**Do this:**
Convert the lines below into a Markdown table with the columns "Row" and "Line", numbering each row and omitting blank lines. Leave the pictures out of your table.

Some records
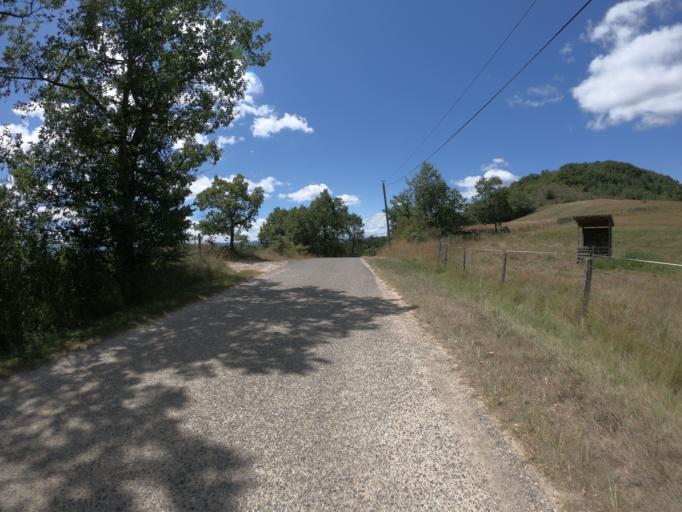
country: FR
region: Midi-Pyrenees
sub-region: Departement de l'Ariege
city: Mirepoix
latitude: 43.0492
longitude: 1.8349
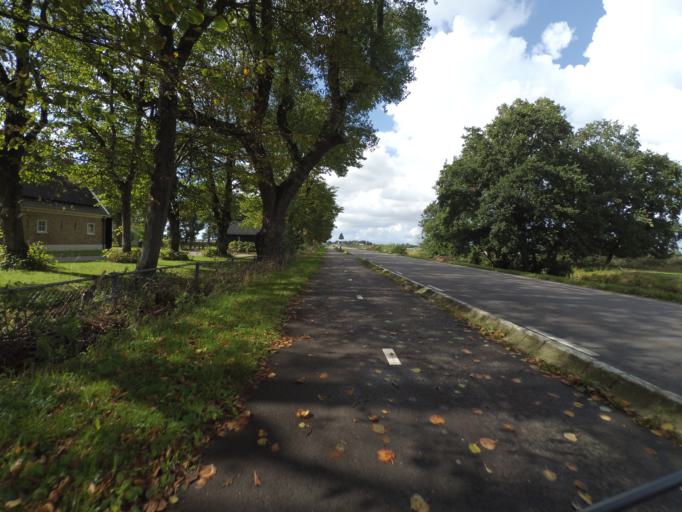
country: NL
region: North Holland
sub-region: Gemeente Schagen
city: Schagen
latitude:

**Exercise output:**
| Row | Line |
|---|---|
| 1 | country: FR |
| 2 | region: Midi-Pyrenees |
| 3 | sub-region: Departement de l'Ariege |
| 4 | city: Mirepoix |
| 5 | latitude: 43.0492 |
| 6 | longitude: 1.8349 |
| 7 | country: NL |
| 8 | region: North Holland |
| 9 | sub-region: Gemeente Schagen |
| 10 | city: Schagen |
| 11 | latitude: |